REFLEXION

900 ELUS SOUS ENQUETE DONT 390 SOUS CONTROLE JUDICIAIRE : El-Mendjel lance une campagne sans précédent

Le ministère de l'Intérieur et des Collectivités locales a récemment ouvert des enquêtes directes dans au moins 27 wilayas sur les 48 que compte le pays. Elles sont connues sur les réseaux sociaux sous le nom de «Mendjel», référence claire à la campagne en cours contre la corruption. La plupart d'entre eux sont connectés à l'ère Bouteflika.
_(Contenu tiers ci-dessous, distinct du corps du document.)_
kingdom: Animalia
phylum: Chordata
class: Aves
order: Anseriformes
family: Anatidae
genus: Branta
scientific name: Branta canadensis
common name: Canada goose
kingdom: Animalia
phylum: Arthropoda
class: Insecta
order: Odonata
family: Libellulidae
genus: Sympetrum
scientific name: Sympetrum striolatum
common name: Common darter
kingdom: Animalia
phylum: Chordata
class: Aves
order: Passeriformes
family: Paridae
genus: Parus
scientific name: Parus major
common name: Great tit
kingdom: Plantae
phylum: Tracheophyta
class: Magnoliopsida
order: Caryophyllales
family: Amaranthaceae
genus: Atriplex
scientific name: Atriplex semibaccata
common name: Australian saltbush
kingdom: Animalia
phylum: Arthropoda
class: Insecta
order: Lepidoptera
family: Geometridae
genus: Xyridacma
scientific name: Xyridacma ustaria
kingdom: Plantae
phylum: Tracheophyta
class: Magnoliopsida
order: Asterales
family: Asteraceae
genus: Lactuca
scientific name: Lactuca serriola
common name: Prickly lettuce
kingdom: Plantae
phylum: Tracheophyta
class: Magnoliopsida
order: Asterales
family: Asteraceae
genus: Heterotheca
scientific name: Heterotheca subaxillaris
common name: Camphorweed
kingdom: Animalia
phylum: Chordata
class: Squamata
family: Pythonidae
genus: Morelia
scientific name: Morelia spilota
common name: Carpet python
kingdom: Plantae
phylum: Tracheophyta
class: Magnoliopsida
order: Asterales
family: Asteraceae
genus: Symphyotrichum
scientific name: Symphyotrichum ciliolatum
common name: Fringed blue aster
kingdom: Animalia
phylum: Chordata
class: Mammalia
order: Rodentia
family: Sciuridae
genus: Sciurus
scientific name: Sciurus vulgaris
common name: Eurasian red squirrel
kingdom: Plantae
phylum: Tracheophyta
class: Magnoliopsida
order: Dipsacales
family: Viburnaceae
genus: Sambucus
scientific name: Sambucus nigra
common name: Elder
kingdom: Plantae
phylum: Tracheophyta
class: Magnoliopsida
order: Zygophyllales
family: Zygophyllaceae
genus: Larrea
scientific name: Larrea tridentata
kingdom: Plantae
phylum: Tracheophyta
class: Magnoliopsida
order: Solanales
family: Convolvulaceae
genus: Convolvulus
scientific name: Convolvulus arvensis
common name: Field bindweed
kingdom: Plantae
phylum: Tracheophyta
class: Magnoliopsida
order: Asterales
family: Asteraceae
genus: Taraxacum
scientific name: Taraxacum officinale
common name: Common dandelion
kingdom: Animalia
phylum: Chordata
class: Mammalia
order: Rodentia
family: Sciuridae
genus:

Les mêmes références confirment que les enquêtes en cours dans certaines wilayas sur des dossiers de corruption, sont basées sur des rapports et des recherches effectués par les factions de la gendarmerie nationale, ainsi que d'autres rapports établis par les équipes financières et économiques des intérêts de la police judiciaire de ces wilayas, avaient été tenus secrets plus tôt, par peur des réactions. Actions en colère de certains milieux centraux qui protégeaient ces émirats et leurs députés. Cette bataille généralisée face au fléau de la corruption et de l'impact sévère, soulevée récemment par les plus hautes autorités de l'État a abouti jusqu'à présent à  poursuivre  900 élus locaux sous diverses accusations et à l'emprisonnement d'au moins 13 maires, alors que la même source n'a pas précisé le nombre réel d'élus. Ils sont soumis au système de contrôle judiciaire, sauf pour souligner que plus de 390 affaires avaient été enregistrées avant septembre dernier, ce qui laisse présager une augmentation du nombre de victimes du fait de la poursuite des suspects impliqués dans des affaires de corruption au niveau des conseils municipaux élus. En tant que telle, la wilaya d'Oran a remporté la part de trois maires. Il s’agit du maire de Bir El-Djir accusé dans des affaires de corruption financière, en plus des maires d’ES-Senia et Kerma impliqués dans des affaires immobilières directement liées au dossier du directeur de l'agence foncière arrêté "MM" et du frère de l'ancien directeur général de la Sécurité nationale, le général Abdel Ghani Hamel, et de l'ancien directeur de la sécurité de la wilaya d'Oran «Alors que des enquêtes sur d'autres dossiers sont en cours, les électeurs et les maires de Boutlelis, Messerghine, Bousfer et Mers el-Kebir sont soupçonnés d'être impliqués dans des affaires de corruption impliquant des privilèges injustifiés.
Des sources judiciaires confirment que les maires dans le cas d'une suspension attendent jusqu'à présent de déterminer leurs sessions judiciaires, tels que le maire d’Ouenza dans la wilaya de Tebessa, suivi dans le cas de corruption, le maire de Saida et l'un de ses adjoints, se voient accorder des privilèges injustifiés à un investisseur industriel, le maire de Tesla dans la wilaya de Mila, impliqué dans des affaires de corruption, le maire de Menéa  et 7 autres élus sont confrontés à plusieurs accusations lourdes, notamment la conclusion de contrats contraires à la réglementation en vigueur et la participation à un outrage à un organe judiciaire, le maire de Bir El Ater, qui est poursuivi dans une affaire de corruption examinée par la gendarmerie. Le maire de Ben Aknoun, qui est lui aussi poursuivi dans deux affaires, a été condamné en première instance à un peine d'emprisonnement en attendant son procès en appel, de même que le maire de Rais Hamido, qui est poursuivi dans une affaire de corruption, en attendant le transfert d'autres dossiers à la justice.